Intersective sets over abelian groups
Zixiang Xu, Chi Hoi Yip
TL;DR
This work studies the extremal function $D_G(J,N)$, the maximal size of $A\subset G^N$ with $(A-A)\cap J^N=\{\mathbf{0}\}$ for a finite abelian group $G$ and a subset $J\subset G$ containing $0$. The authors build a bridge between this combinatorial problem and cyclotomic polynomials by encoding $J$-supported polynomials $h$ with $h(0)=1$ and employing eigenvalue methods on weighted Cayley graphs to derive upper bounds of the form $D_G(J,N)\le [G:H]^N\cdot (n-\deg(h))^N$ when $h| (t^n-1)$, with $H=\langle J\rangle$. They further translate cyclotomic structure into effective constructions (via products of cyclotomic polynomials) that yield exponential improvements over the classical $(|G|-|J|+1)^N$ bounds in many cases, and provide matching lower bounds (up to constants) for sets of the form $\{0,a\}$, including explicit corollaries for finite fields.
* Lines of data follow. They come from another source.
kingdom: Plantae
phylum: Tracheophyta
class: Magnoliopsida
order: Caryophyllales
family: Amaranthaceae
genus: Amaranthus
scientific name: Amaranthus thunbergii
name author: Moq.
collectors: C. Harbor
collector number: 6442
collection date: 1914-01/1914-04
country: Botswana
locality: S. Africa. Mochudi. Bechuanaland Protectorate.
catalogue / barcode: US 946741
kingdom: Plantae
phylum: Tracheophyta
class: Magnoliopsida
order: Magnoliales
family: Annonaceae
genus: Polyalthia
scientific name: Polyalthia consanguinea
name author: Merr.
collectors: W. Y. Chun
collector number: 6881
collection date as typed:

The results extend and sharpen prior bounds by Alon, Heged\H{u}s, and HKP, generalizing to all finite abelian groups, and reveal a deep link between combinatorial difference-avoidance problems and cyclotomic polynomial structure with implications for intersective sets and Cayley-graph spectra.
Abstract
Given a finite abelian group $G$ and a subset $J\subset G$ with $0\in J$, let $D_{G}(J,N)$ be the maximum size of $A\subset G^{N}$ such that the difference set $A-A$ and $J^{N}$ have no non-trivial intersection. Recently, this extremal problem has been widely studied for different groups $G$ and subsets $J$. In this paper, we generalize and improve the relevant results by Alon and by Hegedűs by building a bridge between this problem and cyclotomic polynomials with the help of algebraic graph theory. In particular, we construct infinitely many non-trivial families of $G$ and $J$ for which the current known upper bounds on $D_{G}(J, N)$ can be improved exponentially.